== Excerpt to read ==
■ ■ ■ ■

Within a month, the navy had brought up a big section of Yoke Peter’s tail, along with skin from the fuselage and miscellaneous other parts. The wreckage was taken to the Royal Aircraft Establishment at Farnborough, England, for scrutiny by scientists and engineers. After investigators concluded that “there appeared to be no justification for placing special restrictions on the Comet aircraft,” the planes began flying again. Public confidence remained high; every seat on the first resumed flight was filled. But on April 8, even as Yoke Peter’s remains were still being assembled at Farnborough, a South African Airways Comet on a flight from Rome to Cairo lost radio contact at 35,500 feet and fell into the Mediterranean. Fourteen passengers and seven crew members were lost. Comets were immediately grounded for the second time in three months.

Prime Minister Winston Churchill now intervened. “The cost of solving the Comet mystery must be reckoned in neither money nor manpower,” he declared. At stake were no less than the credibility of the British aircraft industry and the viability of jet aircraft worldwide.

■ ■ ■ ■

== Dataset excerpts ==
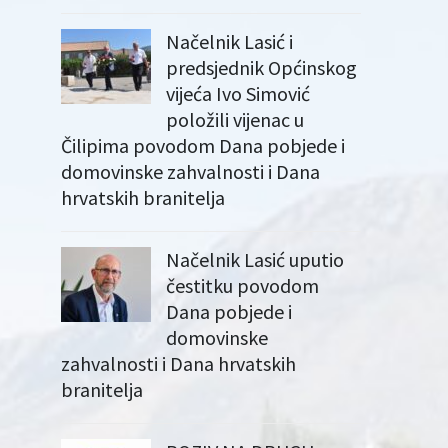
Načelnik Lasić i
predsjednik Općinskog
vijeća Ivo Simović
položili vijenac u
Čilipima povodom Dana pobjede i
domovinske zahvalnosti i Dana
hrvatskih branitelja
Načelnik Lasić uputio
čestitku povodom
Dana pobjede i
domovinske
zahvalnosti i Dana hrvatskih
branitelja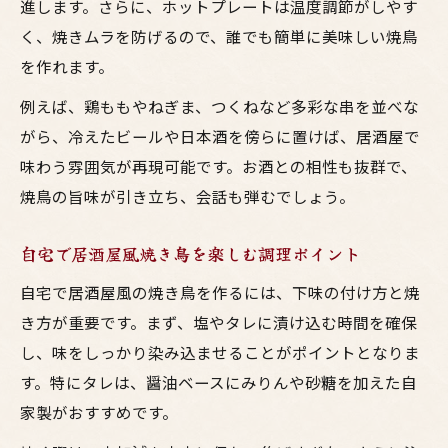
進します。さらに、ホットプレートは温度調節がしやす
く、焼きムラを防げるので、誰でも簡単に美味しい焼鳥
を作れます。
例えば、鶏ももやねぎま、つくねなど多彩な串を並べな
がら、冷えたビールや日本酒を傍らに置けば、居酒屋で
味わう雰囲気が再現可能です。お酒との相性も抜群で、
焼鳥の旨味が引き立ち、会話も弾むでしょう。
自宅で居酒屋風焼き鳥を楽しむ調理ポイント
自宅で居酒屋風の焼き鳥を作るには、下味の付け方と焼
き方が重要です。まず、塩やタレに漬け込む時間を確保
し、味をしっかり染み込ませることがポイントとなりま
す。特にタレは、醤油ベースにみりんや砂糖を加えた自
家製がおすすめです。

■ ■ ■ ■

== Your tasks ==
1) List every city, country, and body of water named in the passage about the Comet crashes.
2) Write the next part of the passage about the Comet crashes, picking up after its final sentence.

== Answer section ==
1) Farnborough, England, Rome, Cairo, the Mediterranean

2)
Yoke Peter’s reassembled pieces pointed to metal fatigue. But why? Pressurization was the leading suspect. Says Captain Rodley, who took part in the inquiry: “No one had taken into consideration the pressurizing cycles on the fuselage for a given time span, which were faster than the equivalent cycles in the slower, propeller-driven airplanes.” To gauge the effect of these cycles, an entire Comet fuselage was placed in a giant water tank, and its sealed interior filled with water. To simulate cabin-pressure changes in an aircraft climbing to 35,000 feet and then descending again, interior pressure was increased and decreased at three-minute intervals. Around-the-clock testing aged the Comet nearly 40 times faster than actual service.

In the meantime, autopsy reports from the Italian pathologist who examined the bodies of victims of one of the crashes indicated they had died “by violent movement and explosive decompression.” Evidence pointed to the catastrophic failure of the fuselage. The final clue, revealing the weakness in the Comet’s structure, turned up on June 24 in the tank at Farnborough, where the immersed test Comet had been subjected to the equivalent of 9,000 flying hours. Instruments showed a sudden drop in cabin pressure, indicating that something had happened in the tank.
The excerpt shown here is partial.